I think it’s a mix of misogynistic tropes all existing at the same time and cumulatively saturating the culture (along with all the very deliberate work TRAs did to produce training through Stonewall for organisations, politicians etc).
So if you grew up in the 70/80s, you were comfortable with David Bowie and Adam Ant and Boy George and Annie Lennox and Suzi Quattro, so probably rejected traditional gender roles and dress etc. Combined with 80s feminism that women could do men’s jobs (and men were sometimes being nurses, single dads etc), it was right on to think gender was « fluid. » A pp said that of course you never thought you could actually change sex, but be bending roles was accepted.
Then medical advances come along and more people have surgery. This is where Hayley Cropper comes in. You start thinking, maybe they do end up a woman, I don’t know what the surgery does… you can have IVF and heart transplants, so…. ?

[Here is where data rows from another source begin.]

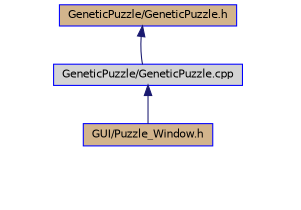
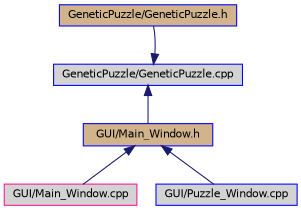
  digraph {
    node [color=blue fillcolor=lightgrey fontname=Helvetica fontsize=10 shape=record style=filled]
    edge [color=midnightblue dir=back fontname=Helvetica fontsize=10 labelfontname=Helvetica labelfontsize=10 style=solid]
    n1 [fillcolor=tan fontcolor=black height=0.2 label="GeneticPuzzle/GeneticPuzzle.h" width=0.4]
    n2 [height=0.2 label="GeneticPuzzle/GeneticPuzzle.cpp" width=0.4]
-   n3 [fillcolor=tan height=0.2 label="GUI/Puzzle_Window.h" width=0.4]
-   n1 -> n2
+   n3 [fillcolor=tan height=0.2 label="GUI/Main_Window.h" width=0.4]
+   n4 [color=deeppink height=0.2 label="GUI/Main_Window.cpp" width=0.4]
+   n5 [height=0.2 label="GUI/Puzzle_Window.cpp" width=0.4]
+   n2 -> n1
    n2 -> n3
+   n3 -> n4
+   n3 -> n5
  }
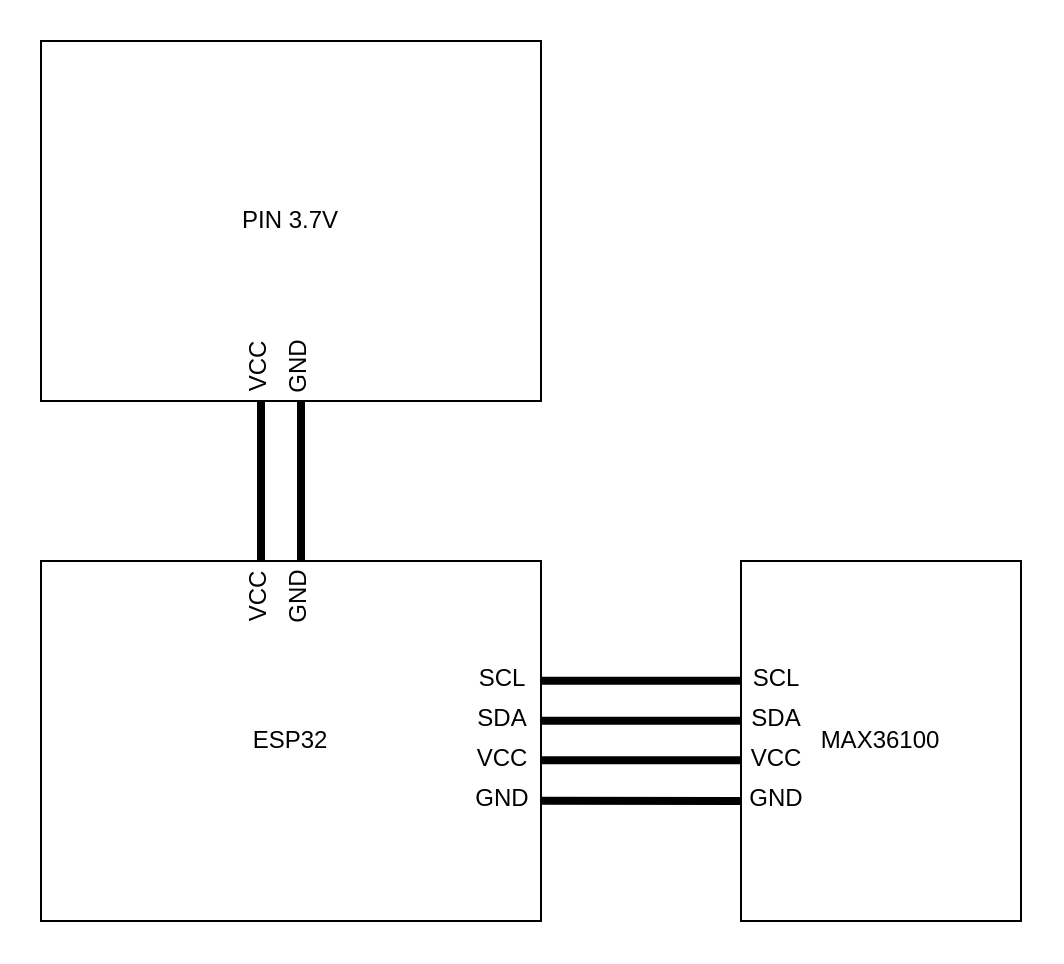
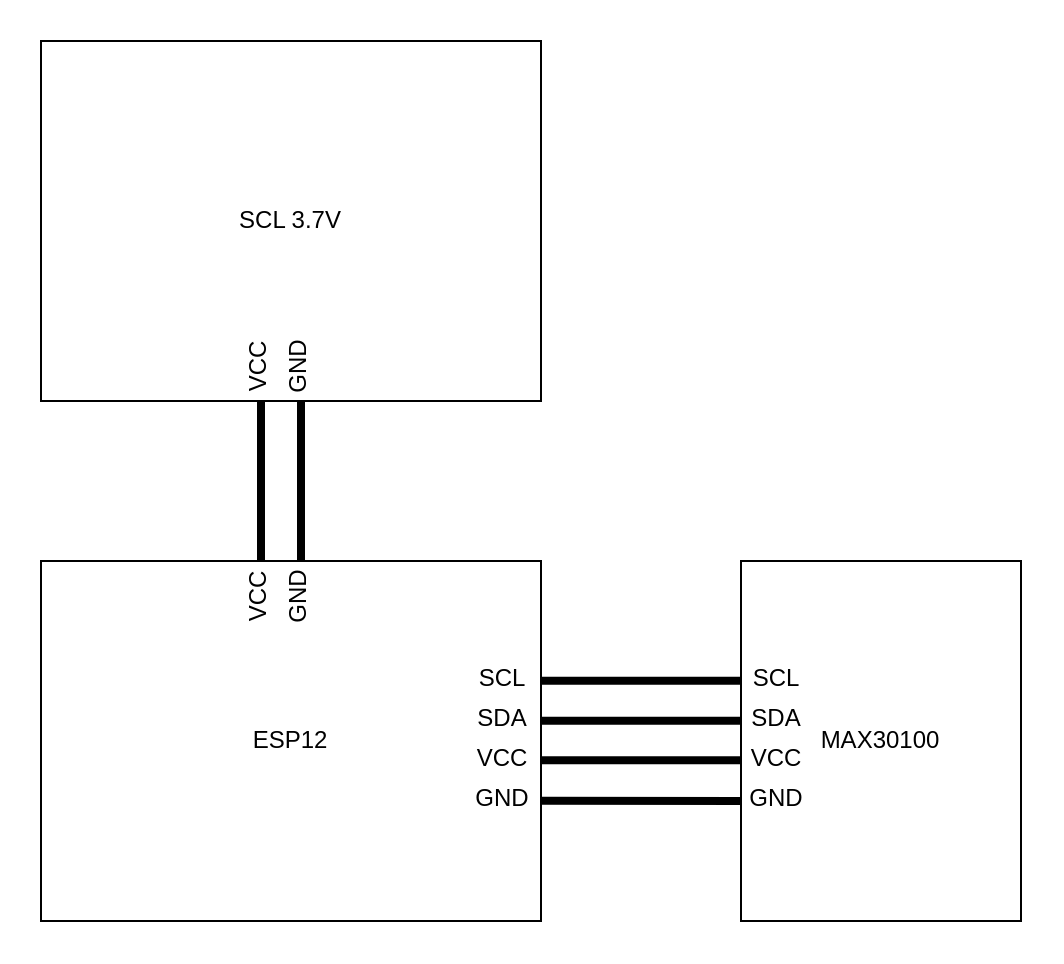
  <mxCell id="0" />
  <mxCell id="1" parent="0" />
  <mxCell id="2" value="" style="group" vertex="1" connectable="0" parent="1"><mxGeometry x="20" y="20" width="490" height="440" as="geometry" /></mxCell>
- <mxCell id="3" value="ESP32" style="rounded=0;whiteSpace=wrap;html=1;" vertex="1" parent="2"><mxGeometry y="260" width="250" height="180" as="geometry" /></mxCell>
- <mxCell id="4" value="PIN 3.7V" style="rounded=0;whiteSpace=wrap;html=1;" vertex="1" parent="2"><mxGeometry width="250" height="180" as="geometry" /></mxCell>
- <mxCell id="5" value="MAX36100" style="rounded=0;whiteSpace=wrap;html=1;" vertex="1" parent="2"><mxGeometry x="350" y="260" width="140" height="180" as="geometry" /></mxCell>
+ <mxCell id="3" value="ESP12" style="rounded=0;whiteSpace=wrap;html=1;" vertex="1" parent="2"><mxGeometry y="260" width="250" height="180" as="geometry" /></mxCell>
+ <mxCell id="4" value="SCL 3.7V" style="rounded=0;whiteSpace=wrap;html=1;" vertex="1" parent="2"><mxGeometry width="250" height="180" as="geometry" /></mxCell>
+ <mxCell id="5" value="MAX30100" style="rounded=0;whiteSpace=wrap;html=1;" vertex="1" parent="2"><mxGeometry x="350" y="260" width="140" height="180" as="geometry" /></mxCell>
  <mxCell id="6" value="" style="group" vertex="1" connectable="0" parent="2"><mxGeometry x="250" y="319.83" width="100" height="60.16" as="geometry" /></mxCell>
  <mxCell id="7" value="" style="endArrow=none;html=1;rounded=0;entryX=-0.001;entryY=0.612;entryDx=0;entryDy=0;entryPerimeter=0;strokeWidth=4;" edge="1" parent="6"><mxGeometry width="50" height="50" relative="1" as="geometry"><mxPoint y="60" as="sourcePoint" /><mxPoint x="99.86" y="60.16" as="targetPoint" /></mxGeometry></mxCell>
  <mxCell id="8" value="" style="endArrow=none;html=1;rounded=0;entryX=-0.001;entryY=0.612;entryDx=0;entryDy=0;entryPerimeter=0;strokeWidth=4;" edge="1" parent="6"><mxGeometry width="50" height="50" relative="1" as="geometry"><mxPoint y="39.83" as="sourcePoint" /><mxPoint x="100" y="39.83" as="targetPoint" /></mxGeometry></mxCell>
  <mxCell id="9" value="" style="endArrow=none;html=1;rounded=0;entryX=-0.001;entryY=0.612;entryDx=0;entryDy=0;entryPerimeter=0;strokeWidth=4;" edge="1" parent="6"><mxGeometry width="50" height="50" relative="1" as="geometry"><mxPoint y="20" as="sourcePoint" /><mxPoint x="100" y="20" as="targetPoint" /></mxGeometry></mxCell>
  <mxCell id="10" value="" style="endArrow=none;html=1;rounded=0;entryX=-0.001;entryY=0.612;entryDx=0;entryDy=0;entryPerimeter=0;strokeWidth=4;" edge="1" parent="6"><mxGeometry width="50" height="50" relative="1" as="geometry"><mxPoint as="sourcePoint" /><mxPoint x="100" as="targetPoint" /></mxGeometry></mxCell>
  <mxCell id="11" value="" style="group;rotation=90;" vertex="1" connectable="0" parent="2"><mxGeometry x="70" y="200" width="100" height="60.16" as="geometry" /></mxCell>
  <mxCell id="12" value="" style="endArrow=none;html=1;rounded=0;strokeWidth=4;" edge="1" parent="11"><mxGeometry width="50" height="50" relative="1" as="geometry"><mxPoint x="40" y="-20" as="sourcePoint" /><mxPoint x="40" y="60" as="targetPoint" /></mxGeometry></mxCell>
  <mxCell id="13" value="" style="endArrow=none;html=1;rounded=0;strokeWidth=4;" edge="1" parent="11"><mxGeometry width="50" height="50" relative="1" as="geometry"><mxPoint x="60" y="-20" as="sourcePoint" /><mxPoint x="60" y="60" as="targetPoint" /></mxGeometry></mxCell>
  <mxCell id="14" value="" style="group" vertex="1" connectable="0" parent="2"><mxGeometry x="201" y="304" width="60" height="90" as="geometry" /></mxCell>
  <mxCell id="15" value="SCL" style="text;html=1;align=center;verticalAlign=middle;whiteSpace=wrap;rounded=0;" vertex="1" parent="14"><mxGeometry width="60" height="30" as="geometry" /></mxCell>
  <mxCell id="16" value="SDA" style="text;html=1;align=center;verticalAlign=middle;whiteSpace=wrap;rounded=0;" vertex="1" parent="14"><mxGeometry y="20" width="60" height="30" as="geometry" /></mxCell>
  <mxCell id="17" value="VCC" style="text;html=1;align=center;verticalAlign=middle;whiteSpace=wrap;rounded=0;" vertex="1" parent="14"><mxGeometry y="40" width="60" height="30" as="geometry" /></mxCell>
  <mxCell id="18" value="GND" style="text;html=1;align=center;verticalAlign=middle;whiteSpace=wrap;rounded=0;" vertex="1" parent="14"><mxGeometry y="60" width="60" height="30" as="geometry" /></mxCell>
  <mxCell id="19" value="" style="group" vertex="1" connectable="0" parent="2"><mxGeometry x="338" y="304" width="60" height="90" as="geometry" /></mxCell>
  <mxCell id="20" value="SCL" style="text;html=1;align=center;verticalAlign=middle;whiteSpace=wrap;rounded=0;" vertex="1" parent="19"><mxGeometry width="60" height="30" as="geometry" /></mxCell>
  <mxCell id="21" value="SDA" style="text;html=1;align=center;verticalAlign=middle;whiteSpace=wrap;rounded=0;" vertex="1" parent="19"><mxGeometry y="20" width="60" height="30" as="geometry" /></mxCell>
  <mxCell id="22" value="VCC" style="text;html=1;align=center;verticalAlign=middle;whiteSpace=wrap;rounded=0;" vertex="1" parent="19"><mxGeometry y="40" width="60" height="30" as="geometry" /></mxCell>
  <mxCell id="23" value="GND" style="text;html=1;align=center;verticalAlign=middle;whiteSpace=wrap;rounded=0;" vertex="1" parent="19"><mxGeometry y="60" width="60" height="30" as="geometry" /></mxCell>
  <mxCell id="24" value="" style="group;rotation=-90;" vertex="1" connectable="0" parent="2"><mxGeometry x="89" y="253" width="60" height="50" as="geometry" /></mxCell>
  <mxCell id="25" value="" style="group" vertex="1" connectable="0" parent="24"><mxGeometry x="5.0" y="-5" width="50" height="60" as="geometry" /></mxCell>
  <mxCell id="26" value="VCC" style="text;html=1;align=center;verticalAlign=middle;whiteSpace=wrap;rounded=0;rotation=-90;" vertex="1" parent="25"><mxGeometry x="-15.0" y="15" width="60" height="30" as="geometry" /></mxCell>
  <mxCell id="27" value="GND" style="text;html=1;align=center;verticalAlign=middle;whiteSpace=wrap;rounded=0;rotation=-90;" vertex="1" parent="25"><mxGeometry x="5.0" y="15" width="60" height="30" as="geometry" /></mxCell>
  <mxCell id="28" value="" style="group" vertex="1" connectable="0" parent="2"><mxGeometry x="94" y="133" width="50" height="60" as="geometry" /></mxCell>
  <mxCell id="29" value="VCC" style="text;html=1;align=center;verticalAlign=middle;whiteSpace=wrap;rounded=0;rotation=-90;" vertex="1" parent="28"><mxGeometry x="-15.0" y="15" width="60" height="30" as="geometry" /></mxCell>
  <mxCell id="30" value="GND" style="text;html=1;align=center;verticalAlign=middle;whiteSpace=wrap;rounded=0;rotation=-90;" vertex="1" parent="28"><mxGeometry x="5.0" y="15" width="60" height="30" as="geometry" /></mxCell>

At the same time in the 2000s a lot of action and super hero movies came along, and a lot of female characters fight and take blows like men can. (I know, it’s the movies…). It’s totally unrealistic but a lot of girls grow up on this stuff. There’s a lot of emphasis on biology not being deterministic. That happens at the same time as porn and lad’s mags and girls are encouraged to be as sexually permissive as men. All empowerment, right?
Then you grow up a bit more, you get pregnant, you have a baby, you birth that baby and feed that baby and you think, holy shit, look what my female body can do! You bring up a small male or a small female human and you notice how different they are. And then peri comes along and meno comes along and you realise what a massive effect hormones have on every aspect of your physical and mental being. And you understand, finally, that human sex is binary, and biology IS fucking deterministic, and there’s NOTHING WRONG with that. What’s wrong is the patriarchy using women’s biology against them for power.
Trans defending women are stuck at the earlier stages. And either havent had enough life experience (good and bad) or haven’t thought it through.
I know the daughter of a friend who is really into Judith Butler and the trendy side of fluid gender politics. Yeah, whatever. All very liberating. But what about men’s physical advantages and unfortunately distributed proclivities for assault? What about women’s opportunities in sport? What about vulnerable children in care or in hospital? What about the obvious mental health crisis of isolated autistic girls or disturbed young gay men? This ain’t doing them any favours either. You keep your trendy gender fluidity. Grow up. Pick a side.